Someone's trying a bit too hard...
Of course if you're to credit anyone for making such sweetness easy to swallow it'd be the combined talents of Fassbender and Vikander, who flaunt their abilities like two Michelin approved chefs whipping something up for a cousin's wedding. They sell the period detail, they sell the merits of their solitude, they sell the rapture of their blossoming love; heck they almost sell the story, which by the second act, works against them like a gale against a wafting paddle boat.

The film takes its time, but eventually ebbs into a lively littoral zone of story possibilities with the arrival of Lucy (Clery). Adrift on a small boat with her dead father (Ford), the infant Lucy is raised by the young couple who have been struggling to have children of their own. As one would expect, the couple find out a little more than they'd like about Lucy's past and the rest of the movie builds itself on a series of moral choices that risk destroying their reputations, their marriage and their love.

Cianfrance certainly has a knack for ferreting out stories about the cross-generational ripple effect of one or two bad decisions. Combined with his striking command of film grammar from a purely visual perspective, Light Between Oceans begs to be compared to something like Atonement (2007).
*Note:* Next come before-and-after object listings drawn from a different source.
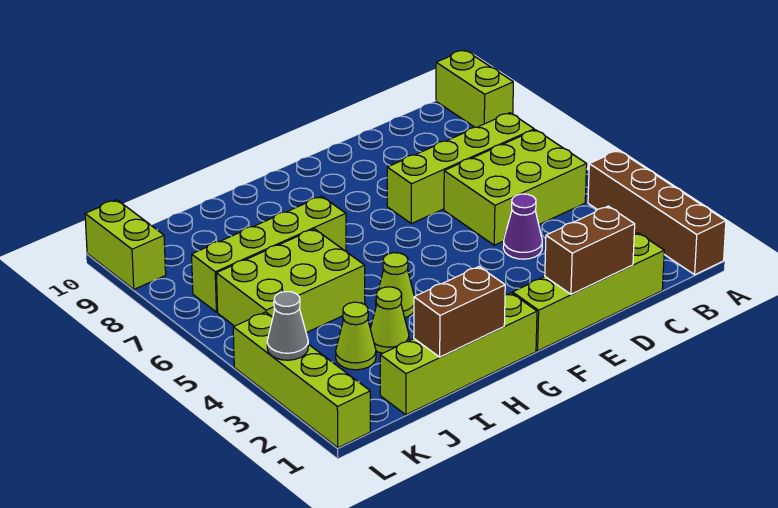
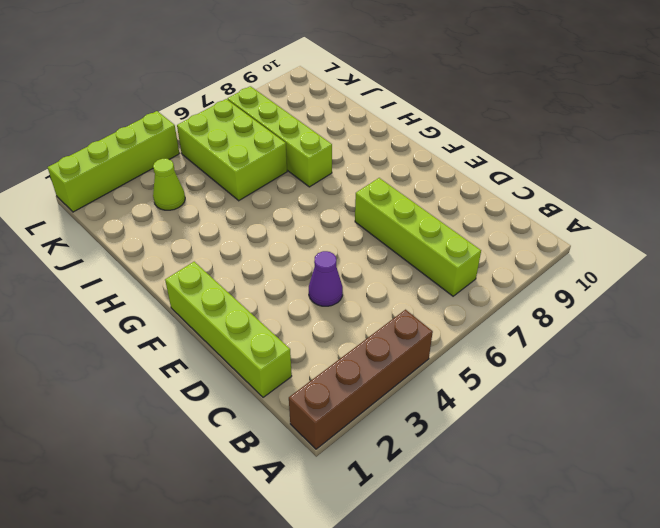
none -> lime brick A9:A10 level 1
none -> lime brick B5:D6 level 1
none -> lime brick G1:J1 level 1

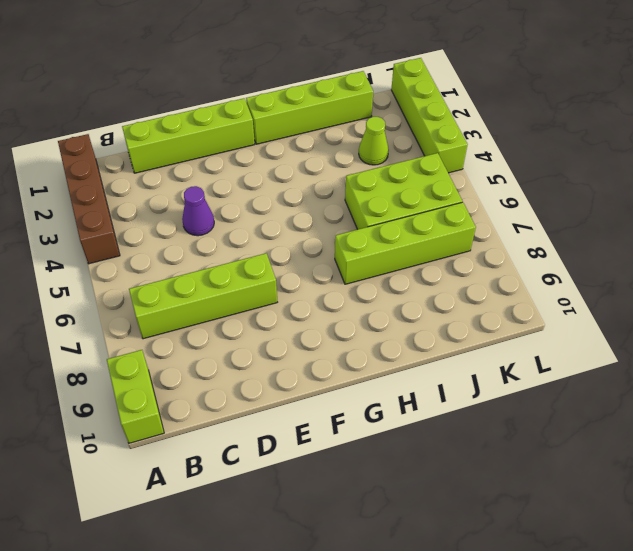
none -> lime brick B5:D6 level 1
none -> lime cone H4 level 1
none -> lime cone I3 level 1

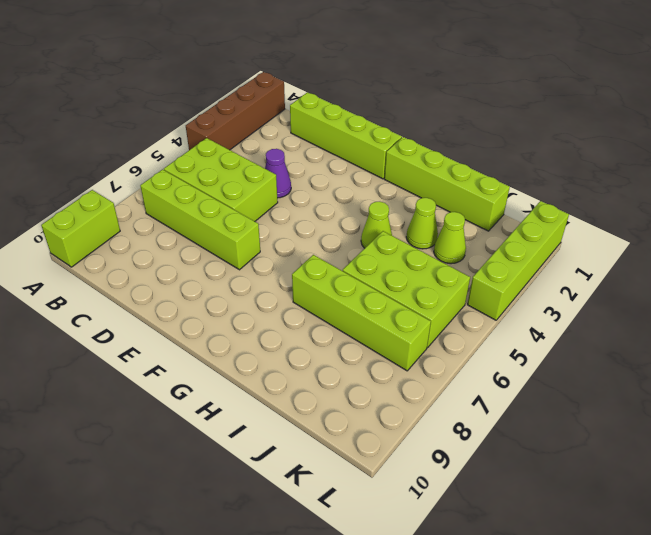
none -> lime brick L9:L10 level 1
none -> brown brick D1:E1 level 2
none -> brown brick H1:I1 level 2

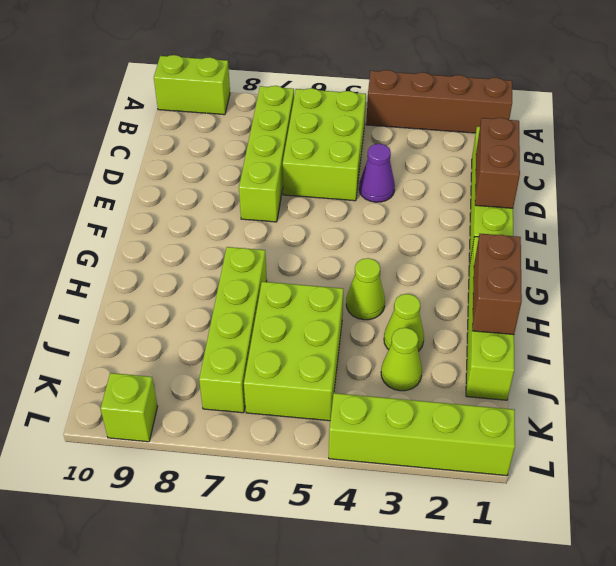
lime brick L9 level 1 -> lime brick L9:L10 level 1
none -> grey cone L3 level 2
Yet the editing of Cianfrance's films always seem to eventually stumble into a consistent stream of "then this happens, then this happens, then this..." which is the antithesis of good storytelling. The last half-hour of the film drags on for so long that it compares unfavorably to Return of the King (2003).

Um, symbolism can come in many shapes and sizes...
The Light Between Oceans starts deep and effecting, but eventually erodes your patience like ever punishing sea surf. The film was originally a novel written by M.L. Stedman and by all accounts it seems to want to stay that way. There are a lot of extreme closeups of actors looking pensive and contemplative, as if stuck in an inner monologue we can't hear. Tom and Isabel narrate each other's letters like the belles and beaus of a Civil War documentary. Finally there's the lighthouse itself whose symbolism towers over the film like a cigar at a Sigmund Freud symposium. Yet in the film, everything feels shallow, frivolous and hokey; relying far too much on its leads to tearfully make this film worth something.